Pour prendre un exemple, il y a une grande différence entre taper sur la barre espace pour obtenir un retrait du texte et utiliser un style automatisé avec LibreOffice. Le petit apprentissage peut faire gagner beaucoup notamment si on veut conserver une mise en forme propre lors d’échanges de documents.
Un autre point est aussi de faire remonter les difficultés. Les développeurs des logiciels sont en réalité à l’écoute des critiques et constats. L’ennui c’est que c’est souvent en anglais avec des contraintes formelles mais j’ai souvent eu des retours et vu des avancées. Sans être technicien, il est possible de faire remonter remarques et besoins en faisant simplement part de ses observations et difficultés. Parfois, nous repérons un souci et si plusieurs réagissent, alors, une correction peut être apportée.
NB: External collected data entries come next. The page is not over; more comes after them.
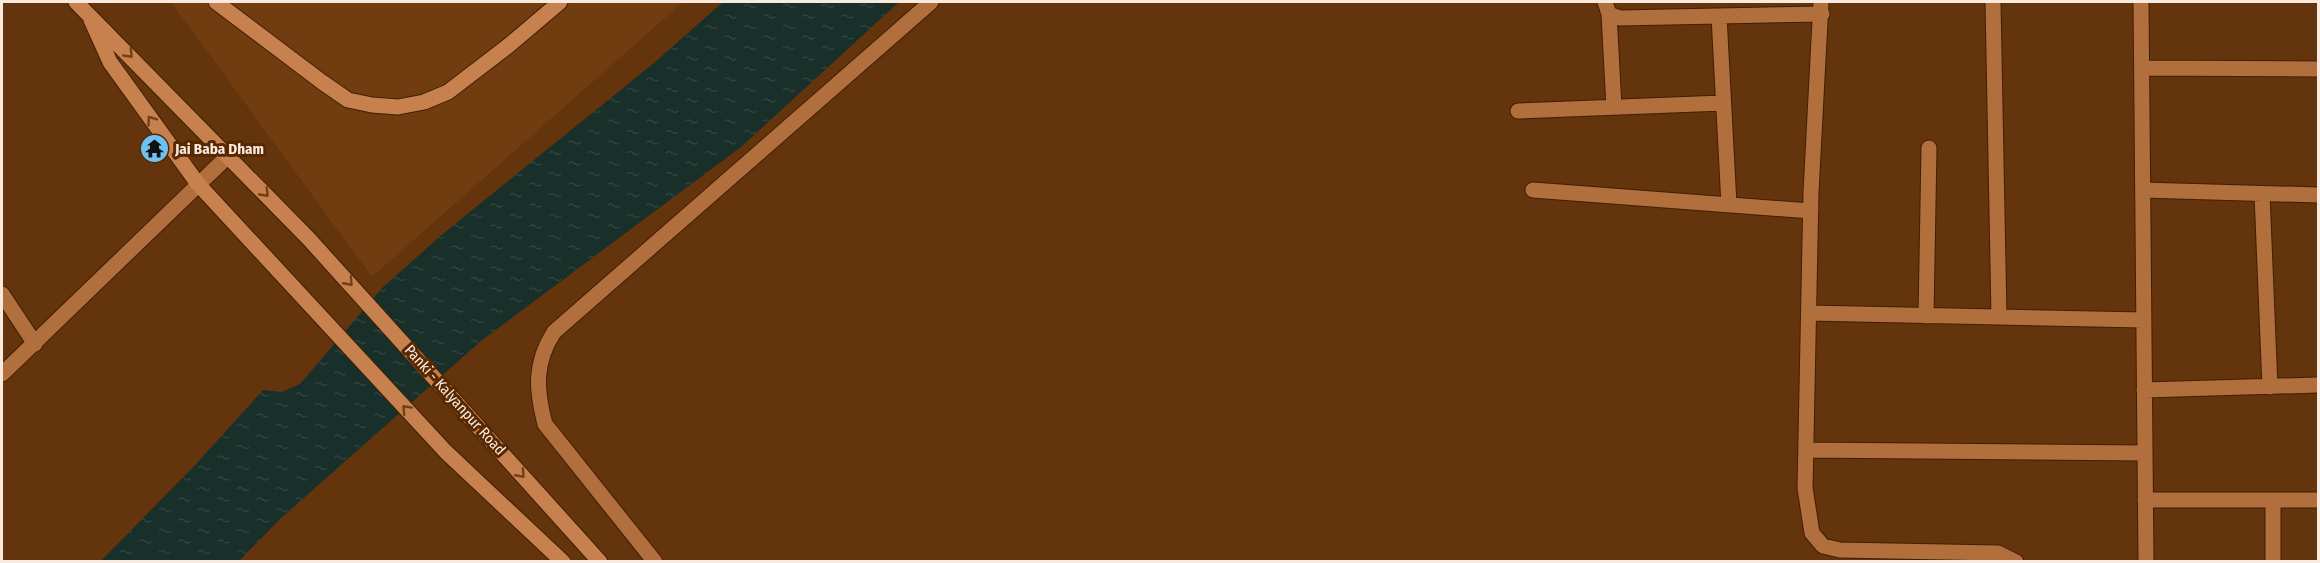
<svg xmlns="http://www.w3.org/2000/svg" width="2320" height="563" viewBox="0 0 2320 563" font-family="'Fira Sans Condensed',sans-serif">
	<defs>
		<pattern id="water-ripples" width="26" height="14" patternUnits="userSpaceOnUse" patternTransform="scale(1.5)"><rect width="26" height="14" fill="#192f29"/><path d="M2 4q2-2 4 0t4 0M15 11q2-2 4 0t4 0" fill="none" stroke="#30433e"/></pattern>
	</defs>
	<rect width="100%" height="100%" fill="#64340c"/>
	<path fill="#713c0f" d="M171 2H683L372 277Z"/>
	<path fill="url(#water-ripples)" d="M723 2H899L741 147 481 341 280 519 239 561 100 562 197 463 263 390 282 392 300 384 382 288 445 232 654 63Z"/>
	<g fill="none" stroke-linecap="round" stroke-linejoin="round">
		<defs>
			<path id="street" d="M1605 2 1609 14 1620 18 1822 14
				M1821 2 1811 192 1805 488 1812 533 1823 546 1840 550 1998 553 2016 562
				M1993 2 1999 317
				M2141 2 2146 562
				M1609 14 1614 107
				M1719 16 1729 205
				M2142 68 2318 69
				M1518 111 1723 103
				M1533 190 1811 211
				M2143 190 2318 195
				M2262 194 2270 387
				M2 294 35 344
				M1809 313 2144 320
				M1926 316 1929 148
				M2 374 228 156
				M2144 390 2318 385
				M1806 450 2145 453
				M2145 500H2318
				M2273 500V562
				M655 562 545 424C536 390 534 363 554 332L931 2"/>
			<path id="secondary" d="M76 2 309 239 600 562
				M216 2 322 82 348 100 372 105 398 107 424 102 448 92 508 46 560 2
				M91 20 110 62 198 184 446 452 563 562"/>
		</defs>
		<use href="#street" stroke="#401f04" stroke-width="17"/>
		<use href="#secondary" stroke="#401f04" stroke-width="17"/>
		<use href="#street" stroke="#b26f3e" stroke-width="15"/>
		<use href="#secondary" stroke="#c6814f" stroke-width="15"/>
	</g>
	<defs><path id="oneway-chevron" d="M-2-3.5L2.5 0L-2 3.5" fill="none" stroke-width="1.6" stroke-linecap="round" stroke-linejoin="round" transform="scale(1.5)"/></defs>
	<g stroke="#743f14">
		<use href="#oneway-chevron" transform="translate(129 54) rotate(46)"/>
		<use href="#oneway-chevron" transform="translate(151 120) rotate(-126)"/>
		<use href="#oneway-chevron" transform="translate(265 193) rotate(46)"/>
		<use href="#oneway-chevron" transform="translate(349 282) rotate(48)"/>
		<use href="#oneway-chevron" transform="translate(406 409) rotate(-133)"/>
		<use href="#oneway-chevron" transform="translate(521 474) rotate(48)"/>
	</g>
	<defs>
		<symbol id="temple-disc" viewBox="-11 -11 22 22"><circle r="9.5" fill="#6dc2f3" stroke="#582900"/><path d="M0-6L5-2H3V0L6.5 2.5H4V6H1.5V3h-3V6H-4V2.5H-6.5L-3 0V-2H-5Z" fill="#111"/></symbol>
	</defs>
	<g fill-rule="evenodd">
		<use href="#temple-disc" x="138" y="132" width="33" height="33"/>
	</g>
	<g text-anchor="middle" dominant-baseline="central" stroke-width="6" stroke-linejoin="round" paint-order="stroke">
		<g font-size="15" font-weight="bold" fill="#f9eae0" stroke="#582900" text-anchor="start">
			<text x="175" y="149">Jai Baba Dham</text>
		</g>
		<g font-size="15" fill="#f9eae0" stroke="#582900">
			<text transform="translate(455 400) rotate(48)">Panki - Kalyanpur Road</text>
		</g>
	</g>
	<rect width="2320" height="563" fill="none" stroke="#f9eae0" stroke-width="6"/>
</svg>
Bien que l‘automatisation probabiliste envahisse aussi l’évolution des logiciels et applications, il faut encore une régulation humaine pour répondre aux besoins réels. Le numérique à travers ses mises à jour, apparaît alors comme un système vivant et en évolution permanente dans lequel chaque logiciel possède son fonctionnement évolutif dans un système qui bouge et interagit sans cesse.